SET PROBLEM A ->
Retype the Bessemer blog post between "I get a lot" and "article about Bessemer?", inclusive.
SET PROBLEM B ->
List the types of inappropriate activity that the Bessemer blog post says "negative" stories usually reveal.

TEXT EXCERPT ->
===
Maybe I should say "If you address the negatives."
I get a lot of email from readers of my columns in The Western Tribune and readers of this blog (from people who do not want to post comments). Most of it is supportive, but some is not. One question I hear from time to time is why do I focus so much on negative stuff about Bessemer.
So I went back through the archives a few weeks, and while I admit some things may be negative to me and positive to others, and vice versa, it comes out about even. I mean, a column about a shooting could also have information about efforts to reduce crime...so is that a positive or negative article about Bessemer?
Anyway, "negative" stories usually reveal some type of inappropriate activity, be it crime or hypocrisy or plagiarism or inaccurate reporting by newspapers, and those types of activities need to be made public. Not reporting on these types of things is equal to participating in it. That is why The Western Tribune out performs the Western Star in every instance. If you report "news" in Bessemer, which is what "newspapers" should do, there are going to be "negative" stories. At least there are stories...
So I am going to comment on this report aired last night on Fox 6. It is about Donald Moulton, who already has a breach of contract suit against him filed by a former business owner in Homewood, and federal charges of identity theft and mail fraud as reported on Bessemer Opinions and now theft of services charges filed by former employees at the Broken Vessel Church.
===
DATA ->

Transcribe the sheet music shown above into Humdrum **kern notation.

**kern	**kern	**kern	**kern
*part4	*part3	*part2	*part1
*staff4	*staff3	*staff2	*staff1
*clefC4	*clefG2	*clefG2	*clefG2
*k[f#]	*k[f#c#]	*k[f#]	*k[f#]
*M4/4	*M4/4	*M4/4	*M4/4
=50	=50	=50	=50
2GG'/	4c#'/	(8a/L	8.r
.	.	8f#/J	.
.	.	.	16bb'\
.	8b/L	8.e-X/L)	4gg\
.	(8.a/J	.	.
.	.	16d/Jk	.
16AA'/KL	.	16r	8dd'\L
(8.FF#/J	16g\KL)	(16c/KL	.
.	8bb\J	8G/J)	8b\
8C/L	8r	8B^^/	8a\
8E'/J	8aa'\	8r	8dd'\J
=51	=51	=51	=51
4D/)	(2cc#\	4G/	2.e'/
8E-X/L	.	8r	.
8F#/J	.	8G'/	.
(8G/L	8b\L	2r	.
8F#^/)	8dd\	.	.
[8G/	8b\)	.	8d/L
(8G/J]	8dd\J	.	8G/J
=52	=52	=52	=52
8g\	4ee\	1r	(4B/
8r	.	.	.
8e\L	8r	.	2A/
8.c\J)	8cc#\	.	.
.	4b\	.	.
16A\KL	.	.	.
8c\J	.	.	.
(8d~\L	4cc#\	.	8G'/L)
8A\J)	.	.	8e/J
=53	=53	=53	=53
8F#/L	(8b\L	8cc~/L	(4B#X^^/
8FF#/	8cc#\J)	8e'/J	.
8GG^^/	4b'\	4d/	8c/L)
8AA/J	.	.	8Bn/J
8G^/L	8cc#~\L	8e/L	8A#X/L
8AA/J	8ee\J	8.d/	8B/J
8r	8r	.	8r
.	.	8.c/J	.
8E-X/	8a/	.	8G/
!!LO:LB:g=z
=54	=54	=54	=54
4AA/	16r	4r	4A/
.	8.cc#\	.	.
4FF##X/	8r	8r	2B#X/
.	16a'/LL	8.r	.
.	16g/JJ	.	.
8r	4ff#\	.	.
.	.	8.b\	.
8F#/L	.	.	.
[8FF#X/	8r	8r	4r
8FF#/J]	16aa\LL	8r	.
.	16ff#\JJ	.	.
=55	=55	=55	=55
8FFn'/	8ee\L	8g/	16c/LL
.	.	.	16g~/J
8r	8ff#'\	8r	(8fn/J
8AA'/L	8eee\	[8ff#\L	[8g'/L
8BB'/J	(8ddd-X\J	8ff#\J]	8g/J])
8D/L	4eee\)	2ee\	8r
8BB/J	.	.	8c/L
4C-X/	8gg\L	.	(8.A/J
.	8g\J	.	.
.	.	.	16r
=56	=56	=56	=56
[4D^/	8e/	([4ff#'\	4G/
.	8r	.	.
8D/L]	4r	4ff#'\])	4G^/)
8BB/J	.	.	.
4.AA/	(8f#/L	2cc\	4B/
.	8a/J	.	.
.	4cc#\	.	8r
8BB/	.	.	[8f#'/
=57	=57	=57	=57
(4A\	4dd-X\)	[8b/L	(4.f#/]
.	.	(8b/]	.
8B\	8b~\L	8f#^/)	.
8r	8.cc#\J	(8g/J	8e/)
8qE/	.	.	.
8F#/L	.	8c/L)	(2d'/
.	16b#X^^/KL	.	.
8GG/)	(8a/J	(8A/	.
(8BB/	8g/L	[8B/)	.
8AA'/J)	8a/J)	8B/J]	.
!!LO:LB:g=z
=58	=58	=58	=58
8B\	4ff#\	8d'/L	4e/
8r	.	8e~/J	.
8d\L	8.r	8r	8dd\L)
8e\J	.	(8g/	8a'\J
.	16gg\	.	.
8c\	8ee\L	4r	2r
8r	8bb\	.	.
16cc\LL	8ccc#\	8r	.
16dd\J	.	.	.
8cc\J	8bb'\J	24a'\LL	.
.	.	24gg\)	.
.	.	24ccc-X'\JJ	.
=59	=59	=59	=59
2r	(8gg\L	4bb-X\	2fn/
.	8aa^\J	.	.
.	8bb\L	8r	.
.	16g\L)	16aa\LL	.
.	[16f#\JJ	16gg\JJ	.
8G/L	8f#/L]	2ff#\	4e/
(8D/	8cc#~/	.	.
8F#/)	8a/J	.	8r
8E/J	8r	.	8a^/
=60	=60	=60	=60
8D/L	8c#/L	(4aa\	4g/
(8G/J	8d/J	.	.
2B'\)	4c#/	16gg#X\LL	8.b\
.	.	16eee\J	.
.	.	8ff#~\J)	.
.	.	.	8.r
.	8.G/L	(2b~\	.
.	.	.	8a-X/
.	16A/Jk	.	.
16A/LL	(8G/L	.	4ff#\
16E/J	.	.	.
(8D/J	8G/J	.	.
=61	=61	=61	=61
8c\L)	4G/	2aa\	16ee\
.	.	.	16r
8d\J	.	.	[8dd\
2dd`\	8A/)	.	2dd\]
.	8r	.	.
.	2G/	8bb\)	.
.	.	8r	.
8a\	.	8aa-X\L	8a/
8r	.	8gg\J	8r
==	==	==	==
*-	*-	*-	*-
===
RESULT A ->
I get a lot of email from readers of my columns in The Western Tribune and readers of this blog (from people who do not want to post comments). Most of it is supportive, but some is not. One question I hear from time to time is why do I focus so much on negative stuff about Bessemer.
So I went back through the archives a few weeks, and while I admit some things may be negative to me and positive to others, and vice versa, it comes out about even. I mean, a column about a shooting could also have information about efforts to reduce crime...so is that a positive or negative article about Bessemer?

RESULT B ->
crime
hypocrisy
plagiarism
inaccurate reporting by newspapers